Infernal is an in-your-face demo of a game that’s all about kicking ass! Even the menu screen will kick you in the ass with your own face! In fact, the hero of the demo, the guy you play, is named Jake Asskicker. I know, it sounds like I’m making that up, but I’m not — that’s his actual name. Jake. Asskicker. I am not lying.
Okay, I’m lying. But you know the type, right? His hair is spiky, he’s got stubble, a goatee, a tattoo, he probably banged Lindsey Lohan just about the time when she started getting kind of repulsive, and he’s got that sort of wry growl when he responds to the overwhelming odds against him. “Looks like my weekend plans are ruined,” he might say detachedly as a fifty-foot mechodemon bursts through his dining room floor. Or, when forty armed terrorists sound the alarm and start firing their machine guns at him, he might mutter, “Looks like they weren’t expecting company.” That sort of thing.
Oh, holy crap. No lie, I just looked up his actual name and this time I’m not even lying: Dark Eaville. Jesus. Tell me Jake Asskicker isn’t a more subtle name than Dark Eaville. Someone got paid to come up with that name and I’m sitting here giving away gems like Jake Asskicker for free.
Anyway, as Jake Asskicker, you’re some kind of supernatural commando that shadowy government agencies are always hiring to infiltrate lairs filled with gun-toting hooligans, in this case, some sort of cybernetic monks. As is required in such situations, some dude directs you through your mission with instructions via earpiece. Your first enemy is a technomonk who is sipping coffee and talking on a cellphone.
After you murder the monk, you’re instructed by your boss to suck out the monk’s soul. This will charge up your magic powers as well as give you ammo somehow. Jake Asskicker takes this all in stride. I’m not sure a) why he doesn’t already know that he can suck people’s souls out, or b) why, if he didn’t know he could suck people’s souls out, they waited until he was already on the mission to tell him. The ability to eat souls is not something you want to explain over a bluetooth. You really want to sit down in person with someone to deliver that kind of news. Especially if you may be called upon to suck out their souls through their buttholes. Really, right out of their butts.
Soul-sucking isn’t all Jake does in this demo — he can also set his own arm on fire and shoot people with it, and he possesses another unusual skill that is revealed upon entering a hallway with a laser beam security system. How will Jake get past the lasers? Lasers have no ass to kick! Confounded lasers!
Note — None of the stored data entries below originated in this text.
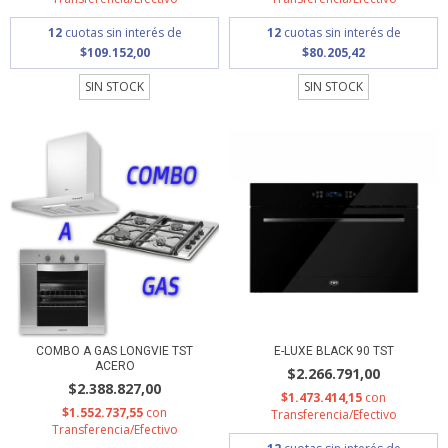
12
cuotas sin interés de
12
cuotas sin interés de
$109.152,00
$80.205,42
SIN STOCK
SIN STOCK
COMBO A GAS LONGVIE TST
E-LUXE BLACK 90 TST
ACERO
$2.266.791,00
$2.388.827,00
$1.473.414,15
con
$1.552.737,55
con
Transferencia/Efectivo
Transferencia/Efectivo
As it turns out, Jake has the power to turn invisible — but only when he is doing a forward somersault. “Remember,” the guy on his headset says, “when rolling, you’re invisible.”
What the hell kind of power is that? How do rolling and invisibility even go together? I think everyone fantasizes about having the power of invisibility at some point, but would you even want it if it required you to roll around on the ground at all times? It sort of ruins the fun of spying on someone or sneaking around if you’re constantly having to hurl yourself forward, getting dirt in your hair and bruising your shoulder and being all red-faced and out of breath. That’s like being granted the power of flight but you can only achieve it by constantly doing jumping jacks.
At least the demo provides us with some quality cutscenes. Just check out the animation, voice-work, and plot advancement in this YouTube clip I uploaded. And the writing! My, that’s some convincing dialogue. If I were a cybermonk faced with intruder alert, I wouldn’t take chances either. I wouldn’t even risk taking chances. And I certainly wouldn’t gamble with rolling the dice on the risk of taking chances.
So, if you’ve been looking for a demo that’ll let you suck the soul out of a dead monk’s ass, you might want to give this one a try. Otherwise, I’d skip it. I’m sure there are some books on ass-kicking in your local library that you’ll find much more rewarding.